Let $A$ be commutative $k$-algebra over a field $k$, and $M$ be a finite dimensional indecomposable* $A$-module. In general, $\operatorname{End}_A(M)/J(\operatorname{End}_A(M))$ will be a division ring $D$. I struggle to find a convincing example where $D$ (or $\operatorname{End}_A(M)$) is not commutative itself. At best, I would like to find such an example for $M$ an $n$-graded module over $A=k[x_1,\dotsc,x_n]$. This yields to the following
Question: Can a finite dimensional $n$-graded indecomposable $k[x_1,\dotsc,x_n]$-module have a non-commutative endomorphism ring? Can its quotient by its radical be non-commutative? If not, can it have any endomorphism ring other than $k$?
Edit: Originally, I had asked for a simple module, which cannot be, as pointed out by Eric Wolfsey.
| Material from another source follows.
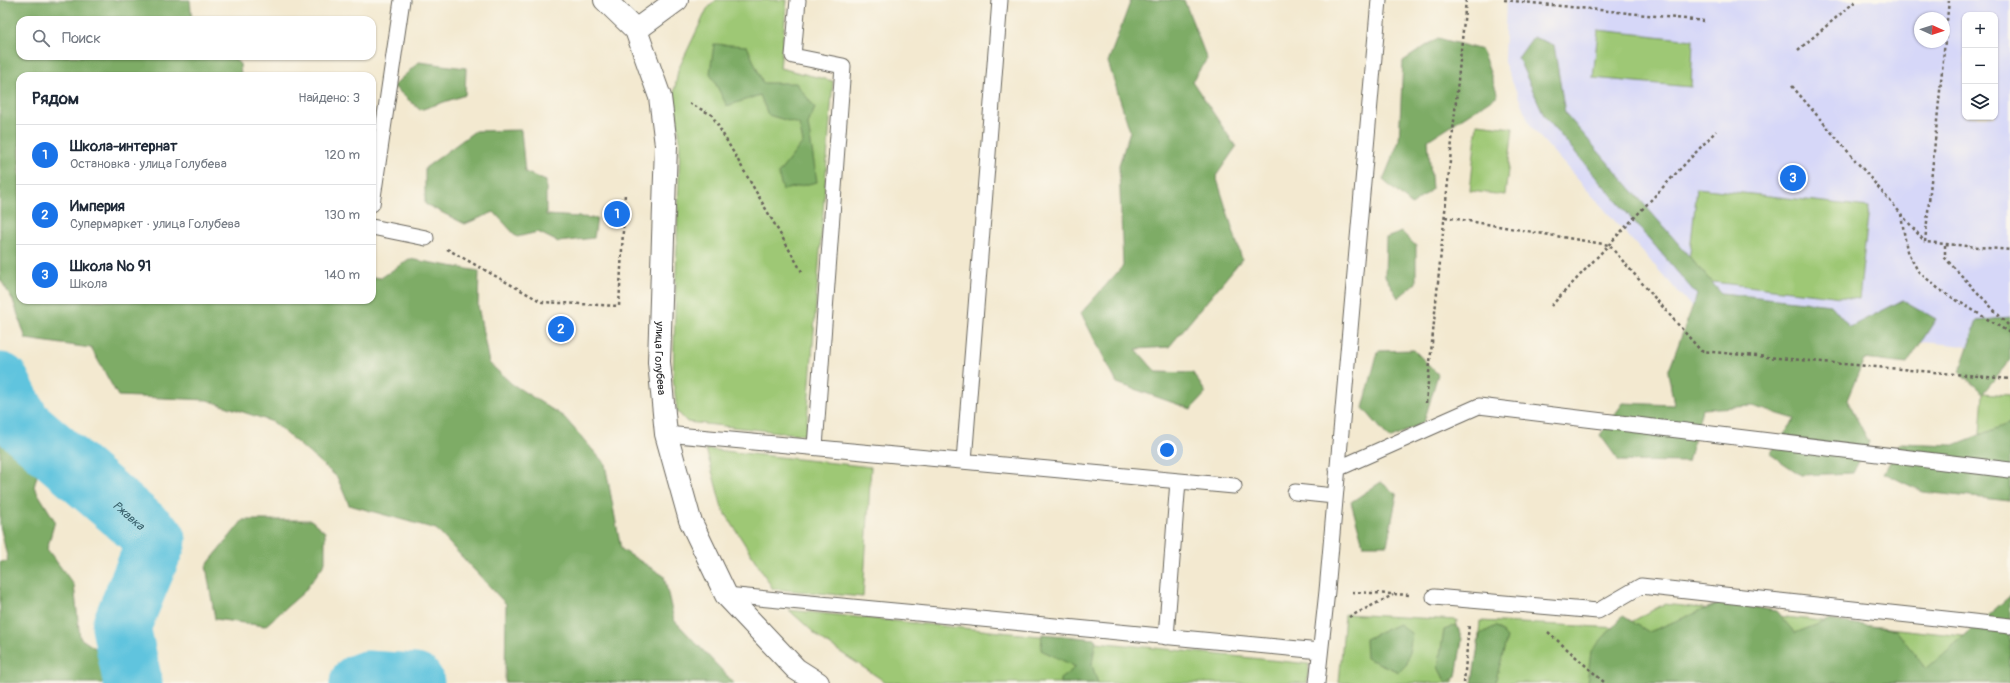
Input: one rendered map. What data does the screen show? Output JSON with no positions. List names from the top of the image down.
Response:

Edit: See this more structured question which also incorporates this one.
A simple module is in particular cyclic (generated by any nonzero element), which means every endomorphism of it is given by multiplying by some element of $A$. So since $A$ is commutative, the endomorphism ring is commutative (specifically, it is the quotient of $A$ by the ideal that annihilates $M$).
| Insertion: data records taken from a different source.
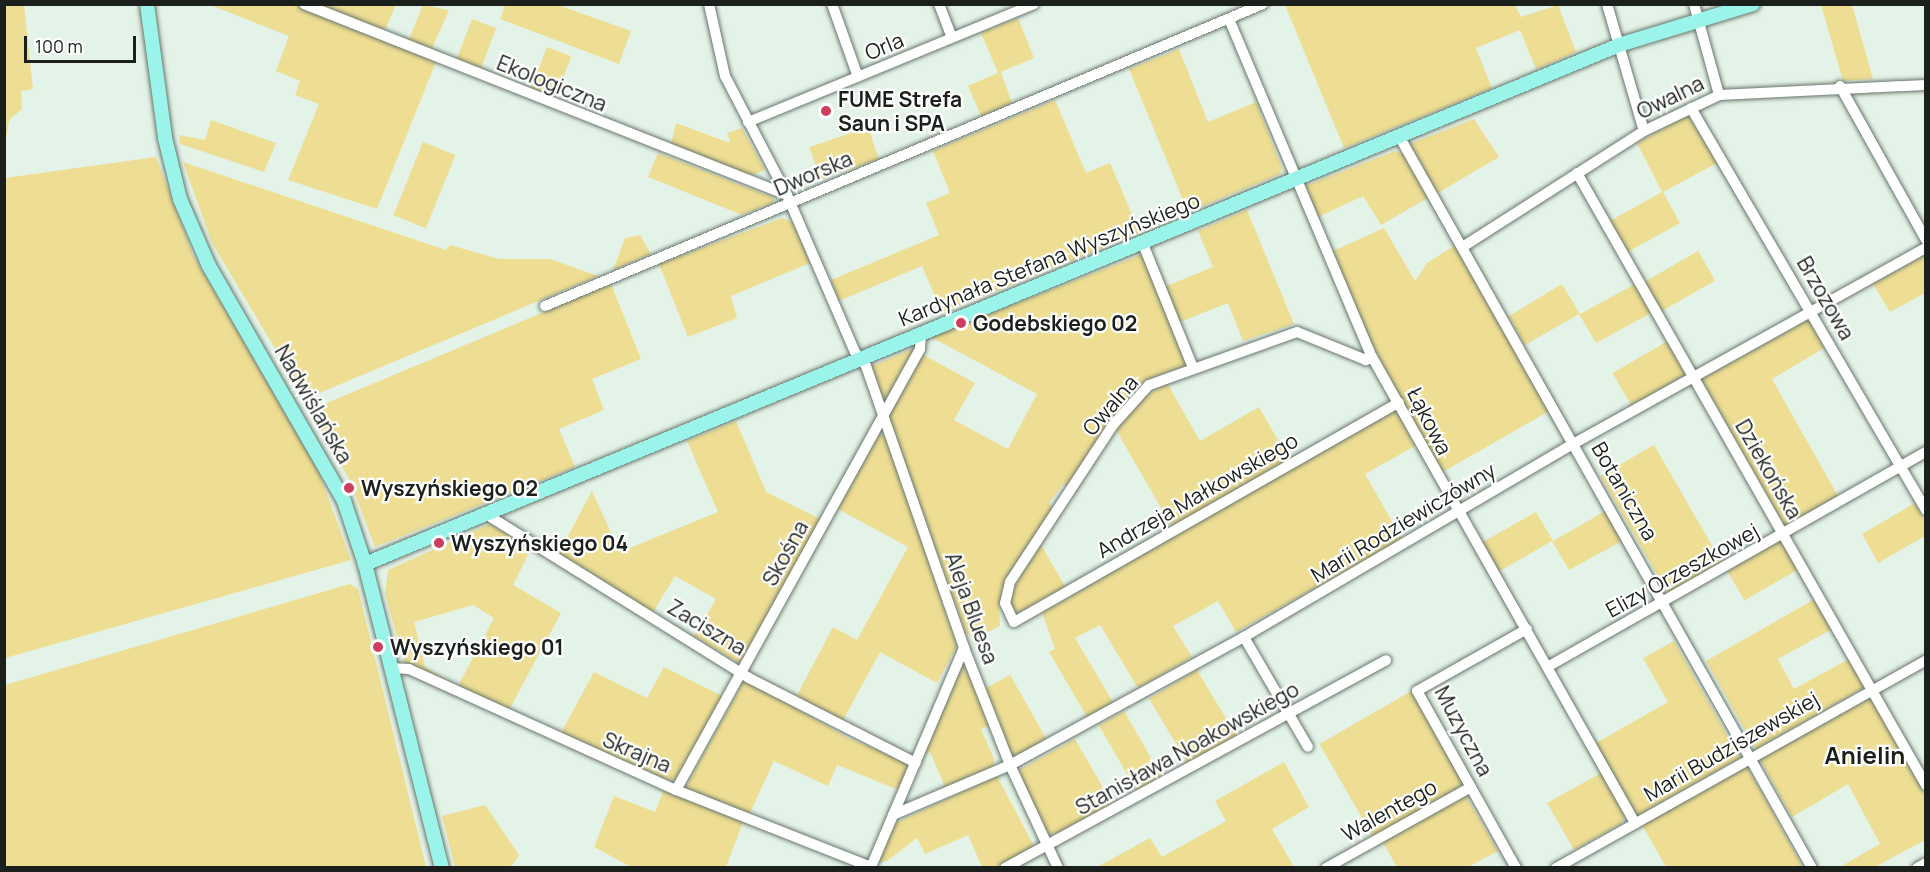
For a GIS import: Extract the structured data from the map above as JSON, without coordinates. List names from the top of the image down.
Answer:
{
  "streets": {
    "main road": ["Kardynała Stefana Wyszyńskiego", "Nadwiślańska"],
    "street": [
      "Orla",
      "Ekologiczna",
      "Owalna",
      "Dworska",
      "Brzozowa",
      "Łąkowa",
      "Dziekońska",
      "Botaniczna",
      "Andrzeja Małkowskiego",
      "Marii Rodziewiczówny",
      "Skośna",
      "Elizy Orzeszkowej",
      "Aleja Bluesa",
      "Zaciszna",
      "Muzyczna",
      "Marii Budziszewskiej",
      "Stanisława Noakowskiego",
      "Skrajna",
      "Walentego"
    ]
  },
  "crossings": [
    ["Orla", "Aleja Bluesa"],
    ["Ekologiczna", "Dworska"],
    ["Ekologiczna", "Aleja Bluesa"],
    ["Owalna", "Brzozowa"],
    ["Owalna", "Łąkowa"],
    ["Owalna", "Dziekońska"],
    ["Owalna", "Botaniczna"],
    ["Owalna", "Andrzeja Małkowskiego"],
    ["Dworska", "Łąkowa"],
    ["Dworska", "Aleja Bluesa"],
    ["Kardynała Stefana Wyszyńskiego", "Nadwiślańska"],
    ["Kardynała Stefana Wyszyńskiego", "Łąkowa"],
    ["Kardynała Stefana Wyszyńskiego", "Botaniczna"],
    ["Kardynała Stefana Wyszyńskiego", "Skośna"],
    ["Kardynała Stefana Wyszyńskiego", "Aleja Bluesa"],
    ["Kardynała Stefana Wyszyńskiego", "Zaciszna"],
    ["Brzozowa", "Marii Rodziewiczówny"],
    ["Brzozowa", "Elizy Orzeszkowej"],
    ["Nadwiślańska", "Skrajna"],
    ["Łąkowa", "Andrzeja Małkowskiego"],
    ["Łąkowa", "Marii Rodziewiczówny"],
    ["Łąkowa", "Elizy Orzeszkowej"],
    ["Łąkowa", "Muzyczna"],
    ["Łąkowa", "Marii Budziszewskiej"],
    ["Dziekońska", "Marii Rodziewiczówny"],
    ["Dziekońska", "Elizy Orzeszkowej"],
    ["Dziekońska", "Marii Budziszewskiej"],
    ["Botaniczna", "Marii Rodziewiczówny"],
    ["Botaniczna", "Elizy Orzeszkowej"],
    ["Botaniczna", "Marii Budziszewskiej"],
    ["Marii Rodziewiczówny", "Aleja Bluesa"],
    ["Skośna", "Aleja Bluesa"],
    ["Skośna", "Zaciszna"],
    ["Skośna", "Skrajna"],
    ["Aleja Bluesa", "Stanisława Noakowskiego"],
    ["Muzyczna", "Walentego"]
  ],
  "districts": ["Anielin"],
  "places": [
    "FUME Strefa Saun i SPA",
    "Godebskiego 02",
    "Wyszyńskiego 02",
    "Wyszyńskiego 04",
    "Wyszyńskiego 01"
  ],
  "scale_bar": "100 m"
}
In the case that $M$ is additionally $n$-graded over $k[x_1,\dots,x_n]$, the story is even simpler. Let $I$ be the idea $(x_1,\dots,x_n)$. If you fix any nonzero homogeneous element $m\in M$, then $Im$ is a proper submodule of $M$ (it cannot contain $m$, since all its elements have higher degree than $m$). So by simplicity, $Im=0$. That means every $x_i$ acts by $0$ on $M$, and so any $k$-vector subspace of $M$ is also a submodule, so by simplicity $M$ is $1$-dimensional (and its endomorphism ring is $k[x_1,\dots,x_n]/I\cong k$).